Chroniques

par bertrand bolognesi

René Char par Pierre Boulez, Paul Celan par Harrison Birtwistle
Marie-Christine Barrault (récitante), Alexandrine Monnot (soprano)

Pascal Gallois dirige l’Ensemble Orchestral Contemporain
Maison de la poésie, Paris
- 13 décembre 2018
le poète René Char, dont Le marteau sans maître inspira Pierre Boulez
© dr

Belle initiative que celle de l’Ensemble Orchestral Contemporain à la Maison de la poésie, consistant en un atelier menant du poème brut à son interprétation par le compositeur. Deux figures de chaque discipline sont à l’honneur, ce soir : René Char et Paul Celan ; de même deux musiciens majeurs du second XXe siècle sont-ils joués : Pierre Boulez et Harrison Birtwistle. La soirée est ouverte par le fameux portrait du jeune Boulez brossé d’une plume affectueuse par Jean-Louis Barrault. Il est dit par sa nièce Marie-Christine qui, dans la foulée, enchaîne en déclamant plusieurs vers de Char [photo].

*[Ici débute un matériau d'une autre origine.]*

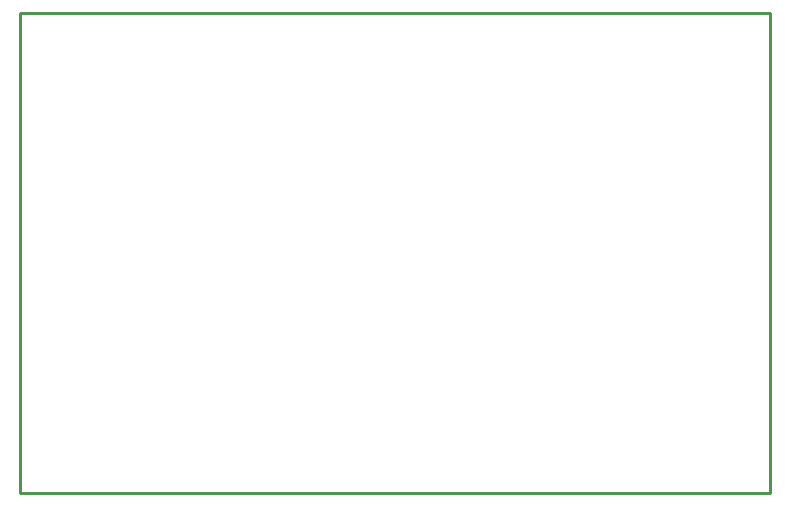
<source format=gbr>
G04 EAGLE Gerber X2 export*
%TF.Part,Single*%
%TF.FileFunction,Profile,NP*%
%TF.FilePolarity,Positive*%
%TF.GenerationSoftware,Autodesk,EAGLE,9.0.1*%
%TF.CreationDate,2018-06-07T21:36:32Z*%
G75*
%MOMM*%
%FSLAX34Y34*%
%LPD*%
%AMOC8*
5,1,8,0,0,1.08239X$1,22.5*%
G01*
%ADD10C,0.254000*%


D10*
X0Y0D02*
X635000Y0D01*
X635000Y406400D01*
X0Y406400D01*
X0Y0D01*
M02*

</source>
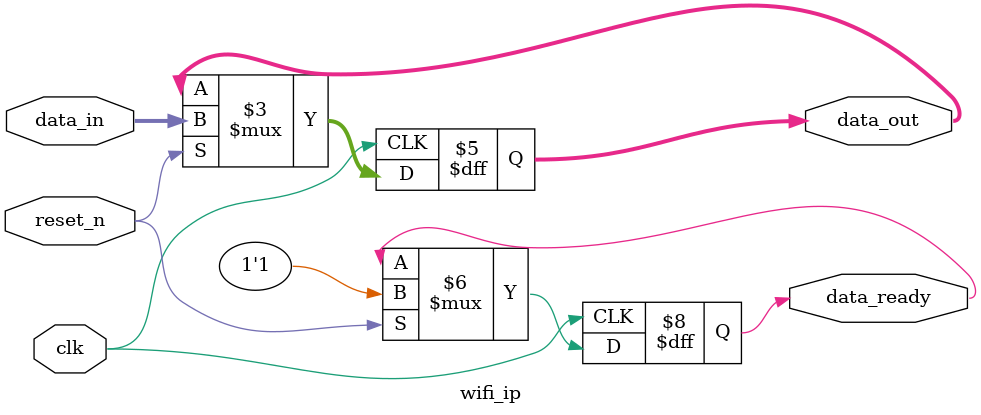
<source format=v>
module wifi_ip (
    input wire clk,
    input wire reset_n,
    input wire [31:0] data_in,
    output wire [31:0] data_out,
    output wire data_ready
);
    // Placeholder for Wi-Fi communication module
    // Example: Transfer data over Wi-Fi interface

    always @(posedge clk or negedge reset_n) begin
        if (~reset_n) begin
            // Reset logic
        end else begin
            data_out <= data_in; // Dummy pass-through for now
            data_ready <= 1'b1;
        end
    end
endmodule

</source>
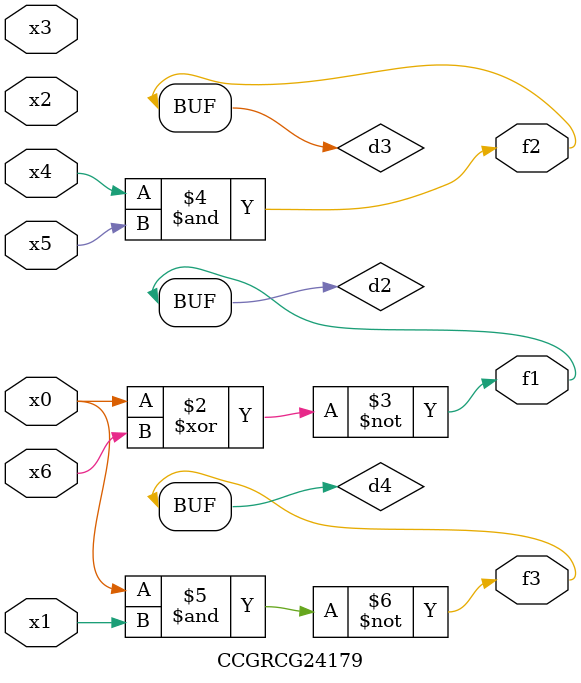
<source format=v>
module CCGRCG24179(
	input x0, x1, x2, x3, x4, x5, x6,
	output f1, f2, f3
);

	wire d1, d2, d3, d4;

	nor (d1, x0);
	xnor (d2, x0, x6);
	and (d3, x4, x5);
	nand (d4, x0, x1);
	assign f1 = d2;
	assign f2 = d3;
	assign f3 = d4;
endmodule

</source>
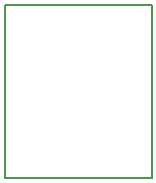
<source format=gbr>
%TF.GenerationSoftware,KiCad,Pcbnew,5.1.5+dfsg1-2~bpo10+1*%
%TF.CreationDate,Date%
%TF.ProjectId,osw-light,6f73772d-6c69-4676-9874-2e6b69636164,1.0*%
%TF.SameCoordinates,Original*%
%TF.FileFunction,Other,User*%
%FSLAX46Y46*%
G04 Gerber Fmt 4.6, Leading zero omitted, Abs format (unit mm)*
G04 Created by KiCad*
%MOMM*%
%LPD*%
G04 APERTURE LIST*
%ADD10C,0.150000*%
G04 APERTURE END LIST*
D10*
%TO.C,U4*%
X54578000Y-109027000D02*
X54578000Y-94427000D01*
X67028000Y-109027000D02*
X54578000Y-109027000D01*
X67028000Y-94427000D02*
X67028000Y-109027000D01*
X54578000Y-94427000D02*
X67028000Y-94427000D01*
%TD*%
M02*

</source>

Ce premier récital est conclu par l’exécution de trois extraits du Marteau sans maître (1954) dont, vraisemblablement, l’EOC fut la dernière formation à l’avoir donné du vivant de son auteur [lire notre chronique du 15 décembre 2015]. Le soprano Alexandrine Monnot s’attelle surtout à l’intelligibilité du texte, quitte à favoriser un Sprechgesang plutôt qu’un impact plus mélodique – à se rappeler la filiation assez évidente entre Pierrot lunaire et cet opus boulézien, l’on ne froncera certainement pas le sourcil [lire nos chroniques des 16 mars et 13 avril 2003, du 12 novembre 2004, du 17 juin 2005, du 3 octobre 2008, du 6 janvier 2010, des 1er et 10 février 2013, enfin du 2 décembre 2017]. En revanche, la lenteur choisie par Pascal Gallois surprend beaucoup, parce que l’on se souvient sans doute trop de la vivacité en volte-face des lectures de Boulez lui-même ; libre, cependant, à chaque chef de révéler, grâce à des options inattendues, des aspects insoupçonnés de l’œuvre, plus proches de leur sensibilité [lire notre critique du CD].

Place à Celan et à un moment relativement pénible où la comédienne confond cette expression désespérée avec une quelconque poésie lyrique qu’elle s’ingénie de contaminer d’une emphase ici presque obscène, au point qu’on en arrive à se demander si un seul mot du génie de Bucovine est à peine compris. Passé cette brève bévue, nous entendons Three settings of Celan conçu par Birtwistle entre 1989 et 1994 et qui, en 1996, se développera jusqu’à devenir Nine settings of Celan [lire nos chroniques du 14 novembre 2004 et du 8 novembre 2005] – aucun doute : nul contre-sens a fourvoyé le travail du compositeur britannique, chargé de l’implacable angoisse post-Shoah que l’on sait, dont témoigne l’exécution sensible et drue de Pascal Gallois à la tête de l’EOC et, principalement, le chant d’Alexandrine Monnot, idéal.